So, they end up in the only place they can -- state universities in small towns and cities close to their hinterland. 

Secondly, Sujatha's environmental activism was directed against the rapacious extractive industries that operate with impunity in Telangana, and across India. People with small landholdings in rural areas depend on the local environment and natural watershed movements, which are being devastated by the granite mining mafia in Karimnagar. Sand mined from river and pond beds further destroys the water balance.

The trucks that carry the minerals speed recklessly on village roads, causing accidents. In an incident last year, angry villagers burnt 5 trucks in protest.

Finally, people who want to live a life of dignity and justice will feel even more under siege if Sujatha's voice is silenced. The academic has been a forceful voice in expressing solidarity with the disenfranchised in the two Telugu states.

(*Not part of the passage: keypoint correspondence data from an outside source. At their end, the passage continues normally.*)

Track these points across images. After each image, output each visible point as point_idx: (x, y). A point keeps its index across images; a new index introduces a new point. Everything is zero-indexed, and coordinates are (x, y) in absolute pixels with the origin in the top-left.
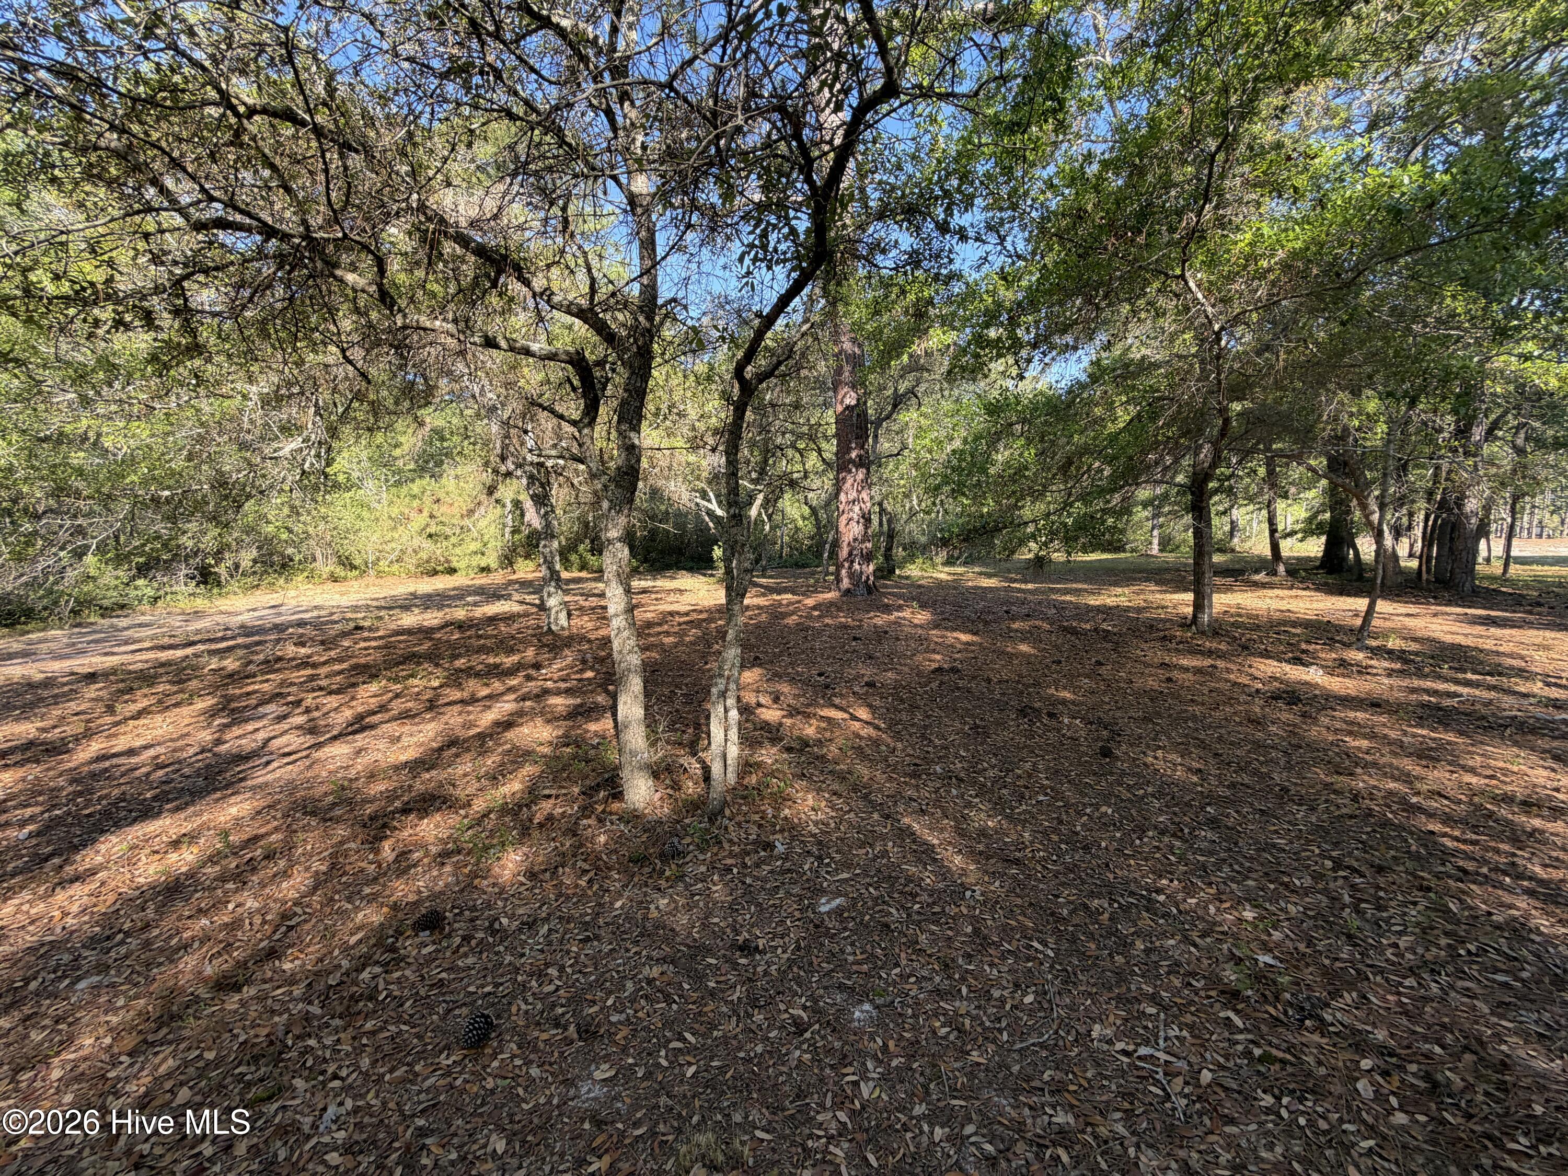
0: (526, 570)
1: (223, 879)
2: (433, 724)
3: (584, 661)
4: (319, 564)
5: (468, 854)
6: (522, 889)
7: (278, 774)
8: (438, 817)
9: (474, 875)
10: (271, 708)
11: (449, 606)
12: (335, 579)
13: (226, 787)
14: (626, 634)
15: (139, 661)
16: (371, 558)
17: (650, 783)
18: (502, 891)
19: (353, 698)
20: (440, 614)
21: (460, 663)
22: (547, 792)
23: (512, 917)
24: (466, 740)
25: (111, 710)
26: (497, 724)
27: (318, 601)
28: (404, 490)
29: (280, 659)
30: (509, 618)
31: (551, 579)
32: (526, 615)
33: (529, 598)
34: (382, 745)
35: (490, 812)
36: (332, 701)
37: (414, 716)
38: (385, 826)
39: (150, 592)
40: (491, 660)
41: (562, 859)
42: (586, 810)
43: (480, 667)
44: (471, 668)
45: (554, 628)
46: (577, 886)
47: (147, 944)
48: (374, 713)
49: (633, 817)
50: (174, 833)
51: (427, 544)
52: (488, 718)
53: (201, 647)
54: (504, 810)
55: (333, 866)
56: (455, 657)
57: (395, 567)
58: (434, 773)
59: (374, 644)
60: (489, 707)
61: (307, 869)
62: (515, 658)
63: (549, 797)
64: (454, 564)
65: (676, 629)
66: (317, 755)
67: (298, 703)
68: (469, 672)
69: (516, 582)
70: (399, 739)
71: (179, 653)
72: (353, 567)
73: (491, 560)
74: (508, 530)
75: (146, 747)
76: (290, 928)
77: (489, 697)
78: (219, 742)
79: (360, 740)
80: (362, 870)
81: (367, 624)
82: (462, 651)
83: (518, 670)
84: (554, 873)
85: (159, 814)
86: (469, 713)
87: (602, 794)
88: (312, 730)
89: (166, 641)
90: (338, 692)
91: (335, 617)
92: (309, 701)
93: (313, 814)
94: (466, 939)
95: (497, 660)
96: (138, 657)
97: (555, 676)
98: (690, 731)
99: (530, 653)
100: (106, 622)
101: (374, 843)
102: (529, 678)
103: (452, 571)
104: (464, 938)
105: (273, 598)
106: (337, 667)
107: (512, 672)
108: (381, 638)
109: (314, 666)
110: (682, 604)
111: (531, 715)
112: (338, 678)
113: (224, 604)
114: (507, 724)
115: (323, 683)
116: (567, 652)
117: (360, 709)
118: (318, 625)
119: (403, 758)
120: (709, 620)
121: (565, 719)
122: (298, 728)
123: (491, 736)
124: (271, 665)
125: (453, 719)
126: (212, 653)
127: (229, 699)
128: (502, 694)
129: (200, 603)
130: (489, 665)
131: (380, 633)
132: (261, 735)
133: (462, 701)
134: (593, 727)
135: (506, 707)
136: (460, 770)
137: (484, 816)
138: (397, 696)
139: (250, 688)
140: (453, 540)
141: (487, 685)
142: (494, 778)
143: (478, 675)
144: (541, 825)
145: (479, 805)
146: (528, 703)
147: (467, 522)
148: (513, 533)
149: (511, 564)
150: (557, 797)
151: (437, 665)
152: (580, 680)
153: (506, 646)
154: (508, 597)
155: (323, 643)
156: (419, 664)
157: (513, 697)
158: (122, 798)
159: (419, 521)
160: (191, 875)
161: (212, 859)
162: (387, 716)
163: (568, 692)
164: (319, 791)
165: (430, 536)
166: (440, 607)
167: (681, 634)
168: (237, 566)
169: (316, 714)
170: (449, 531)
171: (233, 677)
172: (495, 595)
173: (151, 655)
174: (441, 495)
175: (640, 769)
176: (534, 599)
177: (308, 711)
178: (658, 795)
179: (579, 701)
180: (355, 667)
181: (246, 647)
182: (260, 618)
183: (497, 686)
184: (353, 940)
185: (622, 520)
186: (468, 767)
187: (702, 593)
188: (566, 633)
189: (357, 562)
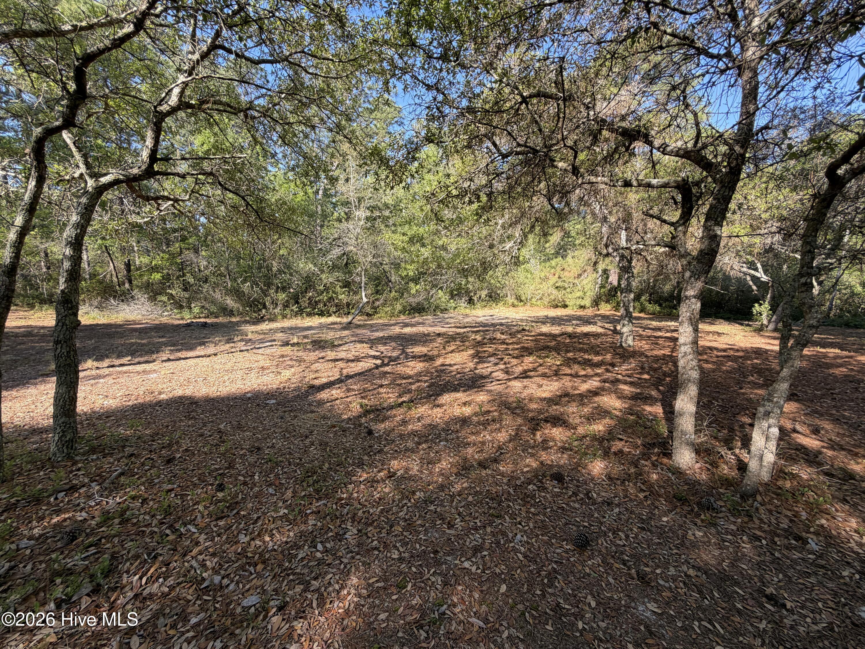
0: (605, 309)
1: (479, 423)
2: (557, 383)
3: (642, 368)
4: (508, 298)
5: (576, 453)
6: (604, 483)
7: (495, 387)
8: (560, 429)
9: (578, 465)
10: (492, 359)
11: (564, 325)
12: (514, 306)
13: (479, 387)
14: (690, 357)
15: (451, 331)
16: (529, 297)
17: (693, 455)
18: (593, 479)
19: (522, 362)
20: (559, 328)
21: (570, 355)
22: (620, 437)
23: (598, 494)
24: (573, 395)
25: (444, 348)
26: (589, 391)
27: (507, 315)
28: (548, 264)
29: (495, 339)
30: (596, 335)
31: (626, 316)
32: (606, 335)
33: (607, 326)
34: (535, 386)
35: (587, 436)
36: (514, 361)
37: (548, 377)
38: (538, 424)
39: (454, 305)
40: (586, 357)
41: (628, 477)
42: (645, 456)
43: (580, 359)
44: (575, 359)
45: (624, 345)
46: (637, 496)
47: (458, 438)
48: (531, 371)
49: (678, 472)
50: (464, 400)
51: (555, 292)
52: (584, 387)
53: (469, 329)
54: (594, 438)
55: (517, 434)
56: (568, 351)
57: (539, 302)
58: (558, 407)
59: (530, 338)
60: (585, 382)
61: (507, 431)
62: (600, 358)
63: (621, 440)
64: (567, 303)
65: (715, 359)
66: (509, 384)
67: (502, 359)
68: (575, 361)
69: (599, 315)
70: (541, 386)
71: (462, 330)
72: (521, 301)
73: (587, 302)
74: (597, 286)
75: (455, 365)
76: (502, 453)
77: (585, 376)
78: (476, 369)
79: (526, 382)
80: (528, 441)
81: (527, 328)
82: (571, 349)
83: (601, 365)
84: (623, 482)
85: (459, 391)
86: (575, 382)
87: (656, 450)
88: (507, 373)
89: (458, 325)
90: (516, 358)
91: (514, 323)
92: (506, 360)
93: (509, 408)
94: (575, 494)
95: (590, 357)
96: (451, 330)
97: (624, 373)
98: (726, 432)
99: (609, 357)
100: (441, 315)
101: (534, 430)
102: (607, 371)
103: (565, 306)
104: (573, 493)
105: (491, 312)
106: (516, 346)
107: (598, 365)
108: (534, 336)
109: (507, 344)
110: (721, 343)
111: (609, 392)
112: (516, 352)
113: (474, 312)
114: (595, 393)
115: (511, 352)
116: (632, 360)
117: (525, 368)
118: (508, 326)
119: (544, 395)
120: (745, 358)
121: (629, 399)
122: (502, 370)
123: (586, 397)
124: (492, 340)
125: (567, 383)
126: (473, 332)
127: (478, 352)
128: (592, 376)
129: (468, 311)
130: (585, 359)
131: (533, 334)
132: (489, 370)
133: (571, 375)
134: (648, 408)
135: (594, 384)
136: (571, 410)
137: (583, 437)
138: (541, 365)
139: (485, 349)
140: (568, 290)
141: (584, 369)
142: (590, 419)
143: (579, 363)
144: (615, 454)
145: (581, 430)
146: (607, 384)
147: (576, 281)
148: (600, 288)
149: (597, 305)
150: (626, 442)
151: (559, 354)
152: (639, 379)
153: (595, 350)
154: (595, 323)
155: (510, 334)
156: (550, 351)
157: (598, 379)
158: (449, 381)
159: (553, 279)
160: (469, 418)
161: (476, 414)
162: (537, 374)
163: (631, 384)
164: (511, 400)
165: (557, 288)
166: (560, 325)
167: (719, 364)
168: (480, 297)
169: (508, 366)
170: (566, 286)
171: (480, 344)
172: (587, 321)
173: (454, 330)
174: (566, 266)
175: (687, 444)
176: (610, 326)
177: (505, 363)
178: (698, 465)
179: (638, 391)
180: (523, 348)
181: (483, 331)
182: (487, 320)
183: (589, 371)
184: (525, 470)
185: (699, 285)
186: (575, 410)
187: (737, 338)
188: (632, 349)
189: (523, 298)
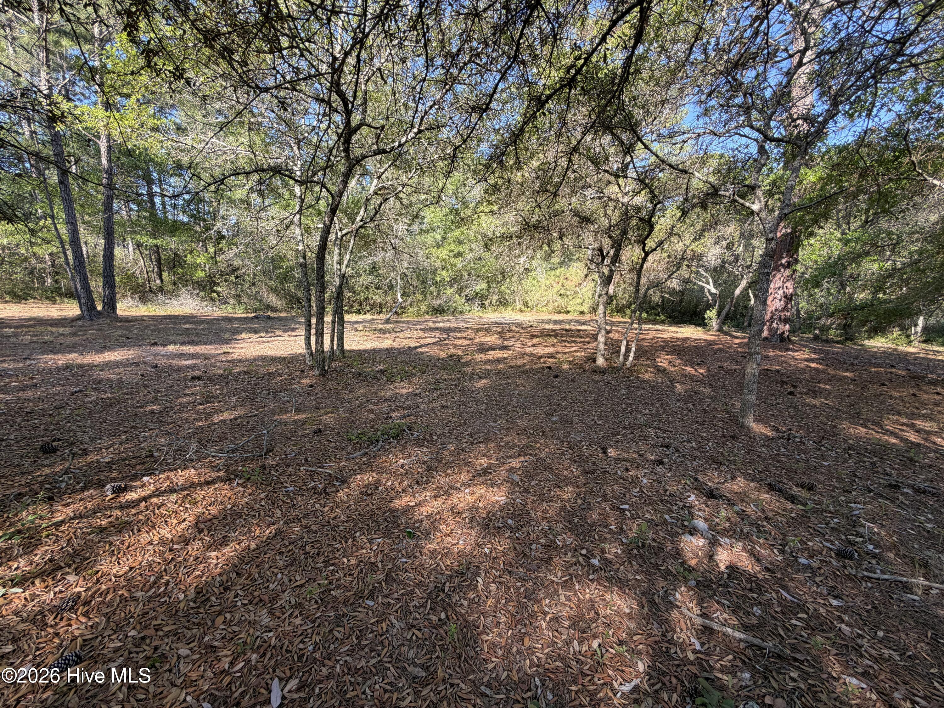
2: (553, 349)
4: (516, 304)
7: (517, 349)
10: (512, 339)
11: (563, 324)
12: (521, 311)
13: (508, 349)
16: (535, 303)
19: (532, 341)
20: (559, 326)
21: (564, 338)
25: (476, 334)
27: (516, 318)
28: (553, 272)
51: (559, 299)
52: (568, 350)
57: (544, 309)
64: (569, 309)
71: (483, 326)
73: (585, 308)
88: (523, 345)
91: (523, 323)
105: (502, 315)
117: (534, 343)
131: (539, 329)
140: (570, 297)
147: (578, 289)
159: (557, 287)
165: (561, 295)
170: (568, 293)
172: (583, 323)
174: (568, 276)
177: (521, 341)
180: (531, 335)
183: (573, 344)
189: (529, 305)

She had a key role to play in the arrest of a local strongman who was threatening 2 Dalit men and even allegedly kidnapped them. This person supposedly had links to the BJP, but the party disowned him. 

Demonstrations of solidarity in favour of Sujatha have been organized in Hyderabad by Dalit groups, women's organizations and left-leaning parties.

Sujatha herself thinks that an attempt is being made to silence her voice because she is a Dalit woman who is not afraid to speak out, besides being a writer and an academic. 

She said that the viciousness of the online targeting has rattled her. She is currently not in Karimnagar and is apprehensive of the "silly questions and suspicious stares" that will greet her, she said in a phone conversation. "But I am not scared of going back," she added.

 

(Views expressed here are the personal opinions of the author.)